Return confidence score for query samplers

modAL-python / modAL

A modular active learning framework for Python

https://modAL-python.github.io/

MIT License

2.23k stars 324 forks source link

Return confidence score for query samplers #55

Open AlexandreAbraham opened 5 years ago

AlexandreAbraham commented 5 years ago

Dear modAL team, I am trying to use the strategies of modAL outside of the ActiveLearner and I would like to use confidence score but they are not returned by query sampling functions. For example, uncertainty_sampling return the index of the samples, the samples, but not the scores associated to each of them. Do you think that a kwarg such as return_scores=False (similar to return_proba for predictor in some estimators) that adds the scores in the returned tuple could be a good idea?

Thanks for your feedback.

cosmic-cortex commented 5 years ago

Hi!

I haven't planned this feature, but this would be useful indeed. Meanwhile, if you need this feature urgently, the individual query strategies can be easily modified to achieve this. For example:

def uncertainty_sampling_mod(classifier: BaseEstimator, X: modALinput, n_instances: int = 1) -> Tuple[np.ndarray, modALinput]:
    uncertainty = classifier_uncertainty(classifier, X)
    query_idx = multi_argmax(uncertainty, n_instances=n_instances)

    return query_idx, X[query_idx], uncertainty[query_idx]

This returns the uncertainties in every case. Upon initialization, you can simply specify this function as a query strategy, and this will work. (I haven't tested this however :) )

AlexandreAbraham commented 5 years ago

Dear Tivadar,

Thanks for the tip. I have indeed modified the code to fit my needs. My question is: Would you be interested by a PR on this and if so, what design would you prefer.

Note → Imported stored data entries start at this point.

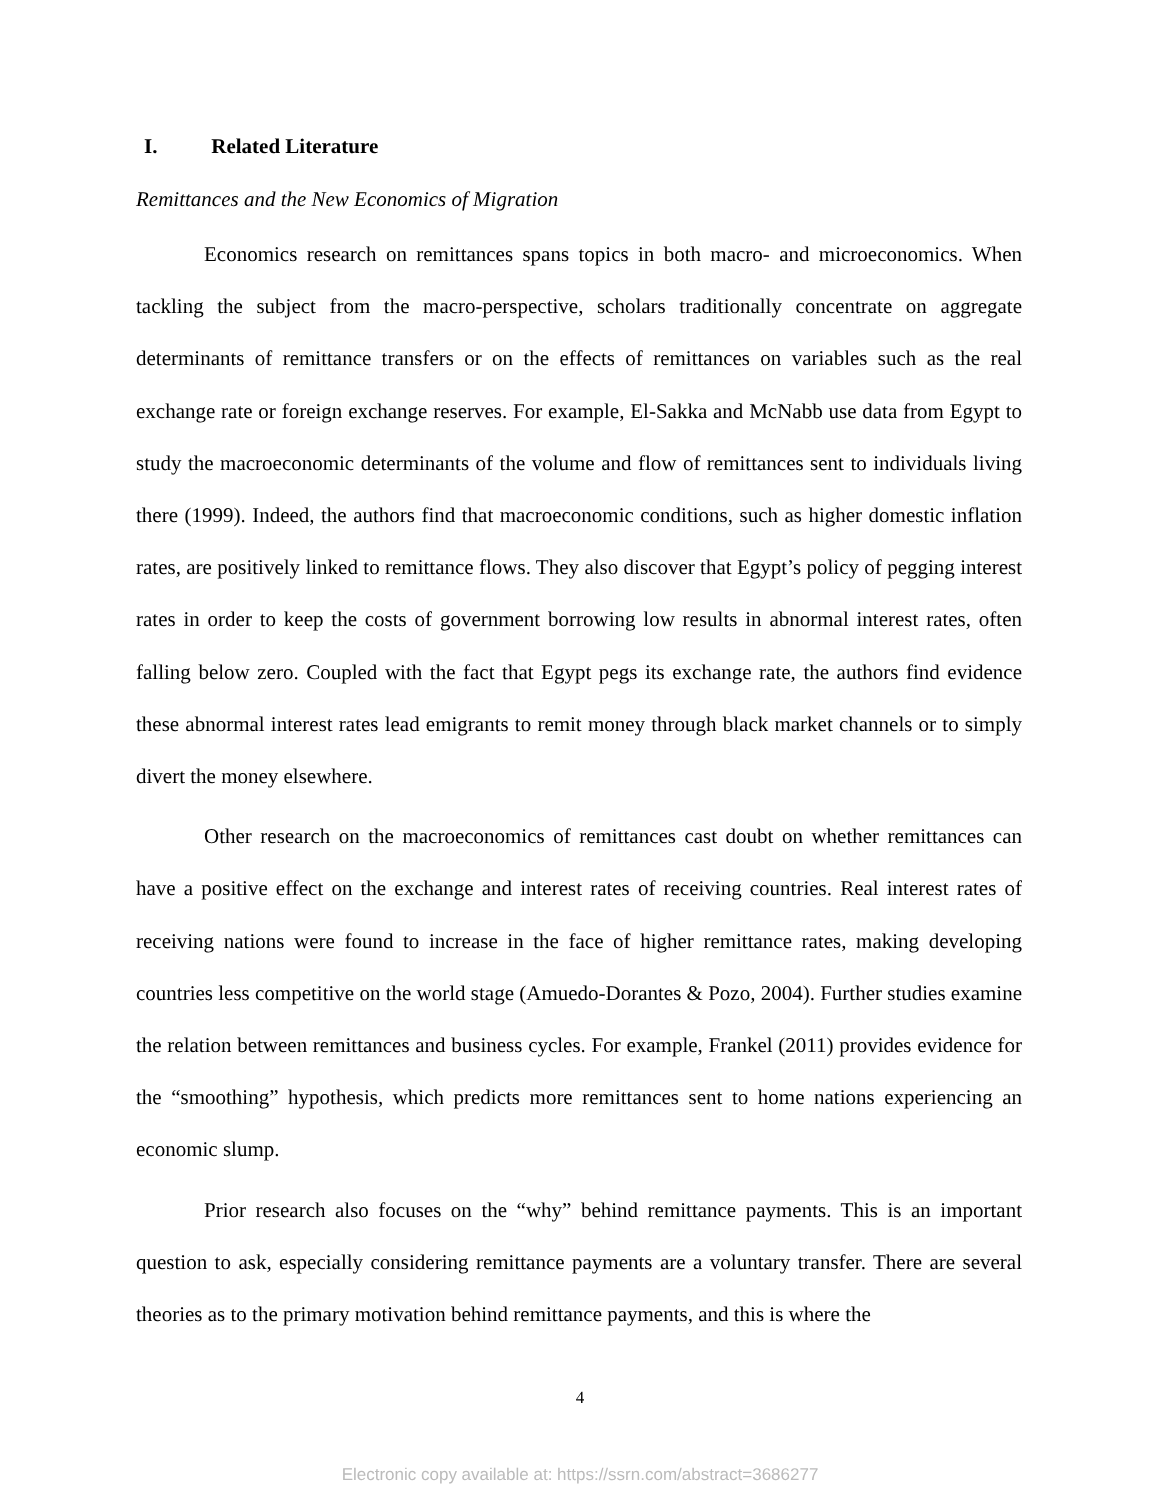I. Related Literature
Remittances and the New Economics of Migration
Economics research on remittances spans topics in both macro- and microeconomics. When tackling the subject from the macro-perspective, scholars traditionally concentrate on aggregate determinants of remittance transfers or on the effects of remittances on variables such as the real exchange rate or foreign exchange reserves. For example, El-Sakka and McNabb use data from Egypt to study the macroeconomic determinants of the volume and flow of remittances sent to individuals living there (1999). Indeed, the authors find that macroeconomic conditions, such as higher domestic inflation rates, are positively linked to remittance flows. They also discover that Egypt’s policy of pegging interest rates in order to keep the costs of government borrowing low results in abnormal interest rates, often falling below zero. Coupled with the fact that Egypt pegs its exchange rate, the authors find evidence these abnormal interest rates lead emigrants to remit money through black market channels or to simply divert the money elsewhere.
Other research on the macroeconomics of remittances cast doubt on whether remittances can have a positive effect on the exchange and interest rates of receiving countries. Real interest rates of receiving nations were found to increase in the face of higher remittance rates, making developing countries less competitive on the world stage (Amuedo-Dorantes & Pozo, 2004). Further studies examine the relation between remittances and business cycles. For example, Frankel (2011) provides evidence for the “smoothing” hypothesis, which predicts more remittances sent to home nations experiencing an economic slump.
Prior research also focuses on the “why” behind remittance payments. This is an important question to ask, especially considering remittance payments are a voluntary transfer. There are several theories as to the primary motivation behind remittance payments, and this is where the
4
Electronic copy available at: https://ssrn.com/abstract=3686277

cosmic-cortex commented 5 years ago

Sorry for the delayed answer, I was extremely busy in the past few days. I am not sure what would be the good design for this feature. One alternative would be the return_scores=True keyword argument, but I really don't like the pattern where the return value of the function can have more than one types, like a tuple of 2 and a tuple of 3. Do you have any ideas for this?